I really didn't have a problem with Raddy. I thought his depiction was still within the realm of what Saruman and Gandalf described: a bit ditzy, gone a little too native, but still Istari.

Things I loved and possibly shouldn't:

The physical comedy of the trolls.
User avatar
River
bioalchemist
Posts: 13432
Joined: Thu Sep 20, 2007 1:08 am
Location: the dry land

Post by River »

Okay, so this puts me in an ethical quandry. My sister and her partner are coming out MLK day weekend. By then, I will be back at work and expressing milk into bottles. So we could see this thing while L and A baby-sit. But is it right to do that to guests?
When you can do nothing what can you do?
User avatar
Primula Baggins
Living in hope
Posts: 40005
Joined: Mon Nov 21, 2005 1:43 am
Location: Sailing the luminiferous aether
Contact:

Post by Primula Baggins »

Maybe ask them? They might be happy to be able to do something nice for you.
“There, peeping among the cloud-wrack above a dark tor high up in the mountains, Sam saw a white star twinkle for a while. The beauty of it smote his heart, as he looked up out of the forsaken land, and hope returned to him.

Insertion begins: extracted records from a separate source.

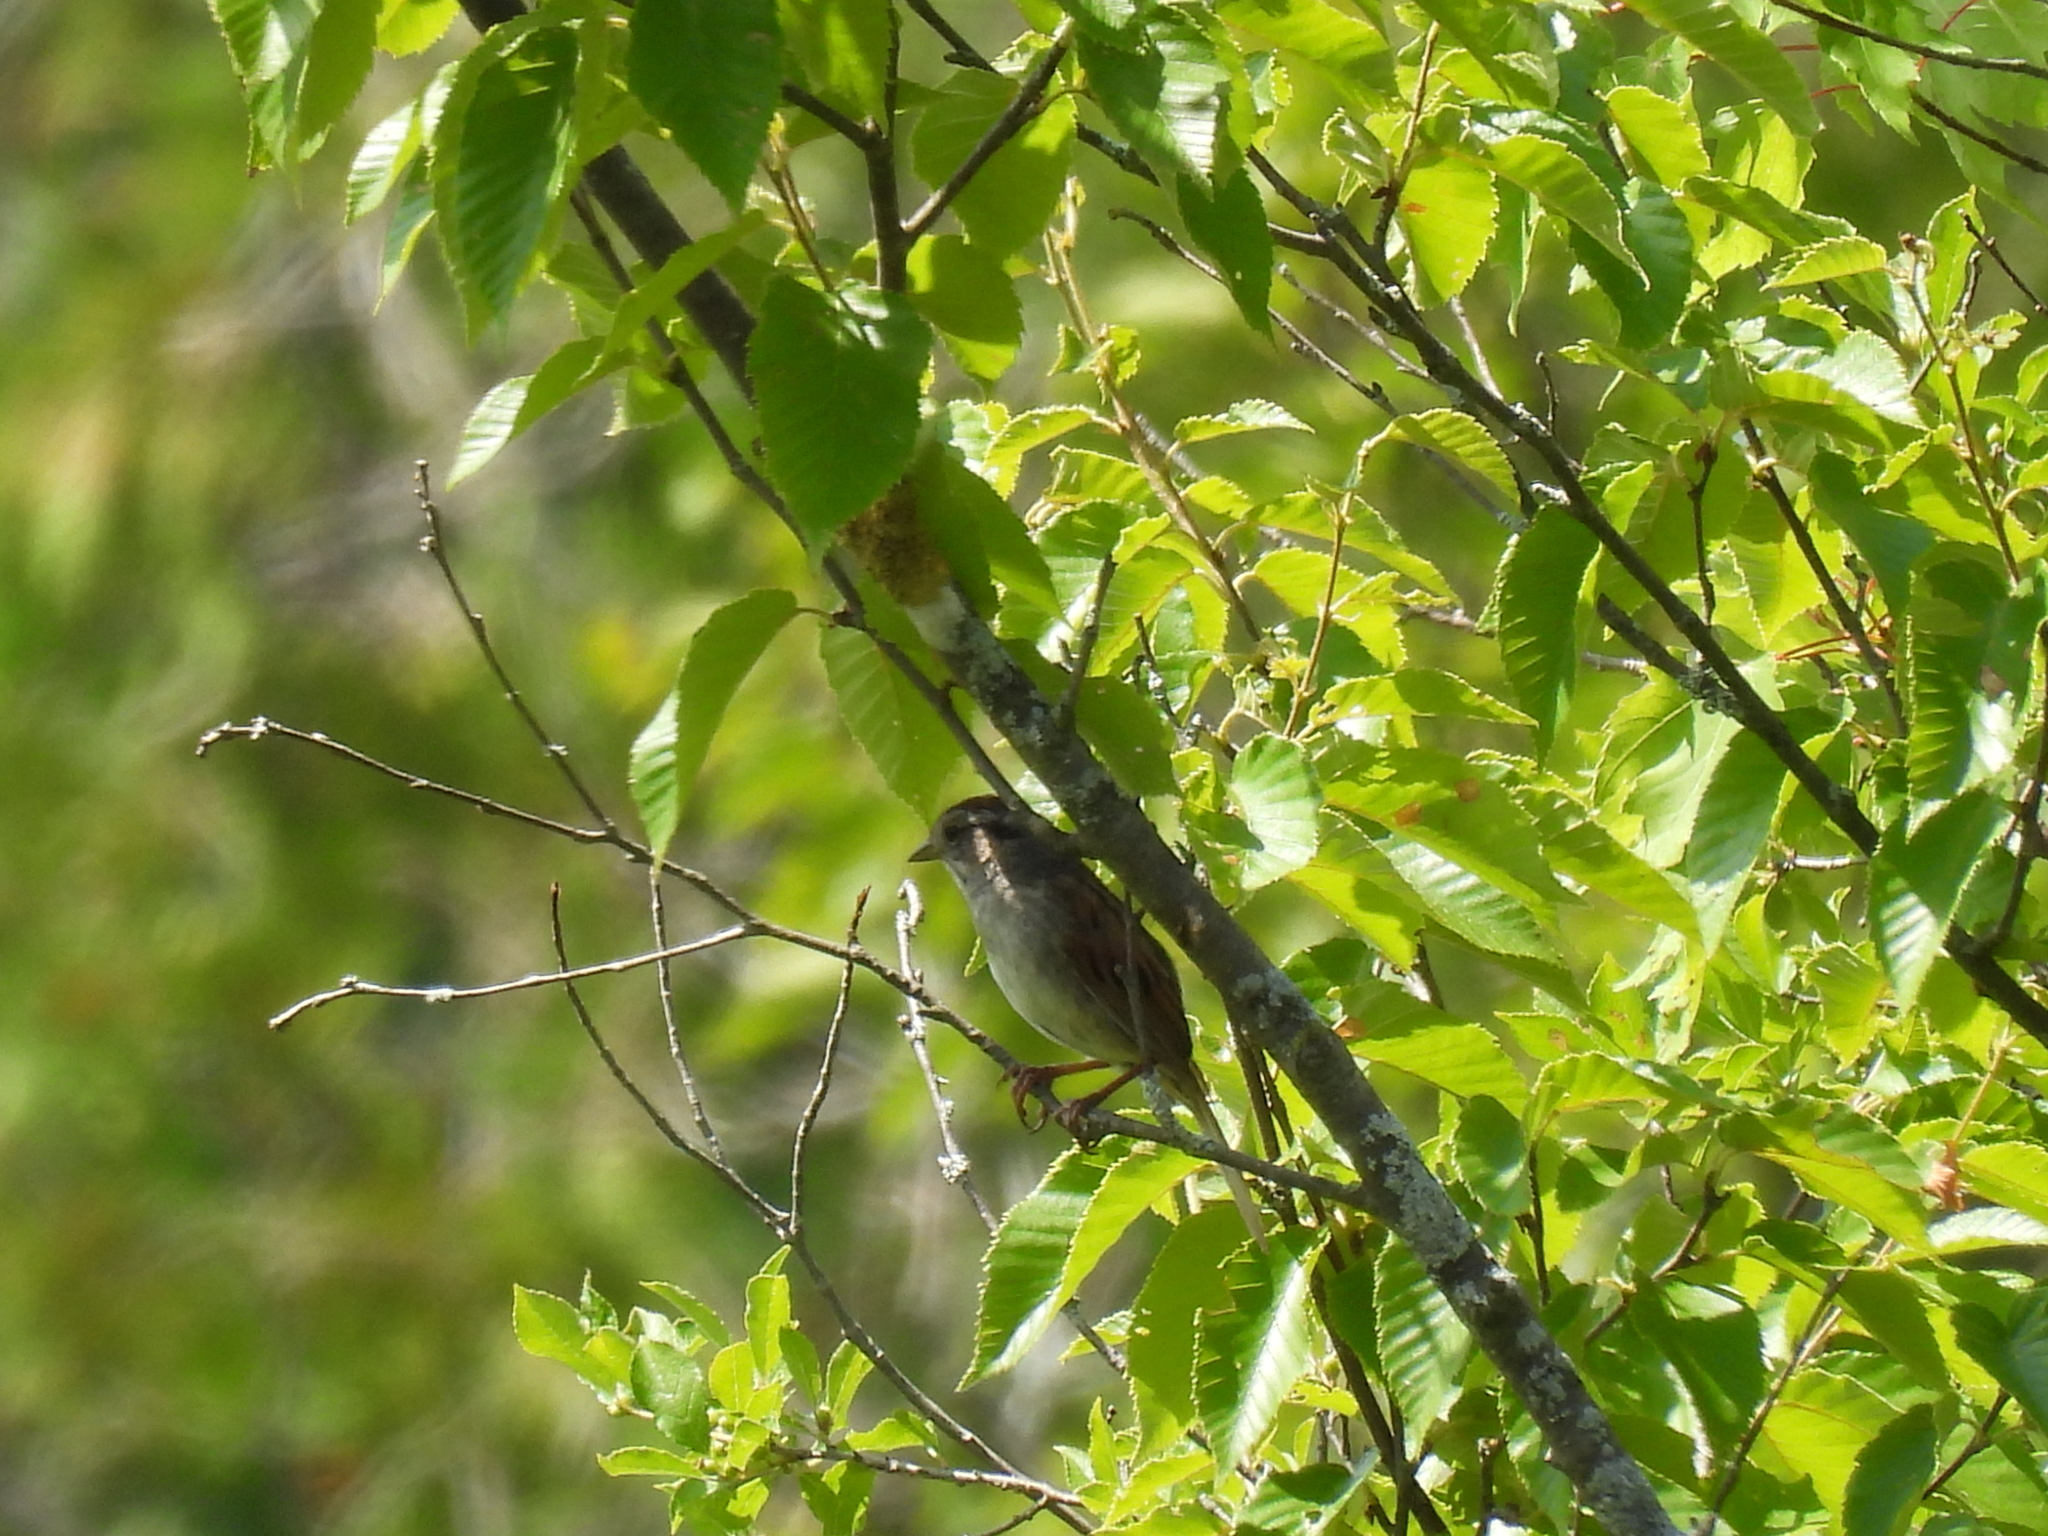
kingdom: Animalia
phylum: Chordata
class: Aves
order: Passeriformes
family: Passerellidae
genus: Melospiza
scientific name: Melospiza georgiana
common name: Swamp sparrow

For like a shaft, clear and cold, the thought pierced him that in the end the Shadow was only a small and passing thing: there was light and high beauty for ever beyond its reach.”
― J.R.R. Tolkien, The Return of the King
User avatar
Teremia
Reads while walking
Posts: 4666
Joined: Fri Dec 02, 2005 12:05 am

Post by Teremia »

A sister is not a "guest," in the "must entertain and wait on" category, so YES, it is absolutely ethical to beg her to babysit. In fact, I'd be surprised if she didn't spontaneously offer! It's the usual sisterly thing to do, "Wouldn't you guys like to go out and have a nice evening while I bond with the dear niece?"
:D
“Wilbur never forgot Charlotte. Although he loved her children and grandchildren dearly, none of the new spiders ever quite took her place in his heart. She was in a class by herself. It is not often that someone comes along who is a true friend and a good writer. Charlotte was both.” E. B. White, who must have had vison in mind. There's a reason why we kept putting the extra i in her name in our minds!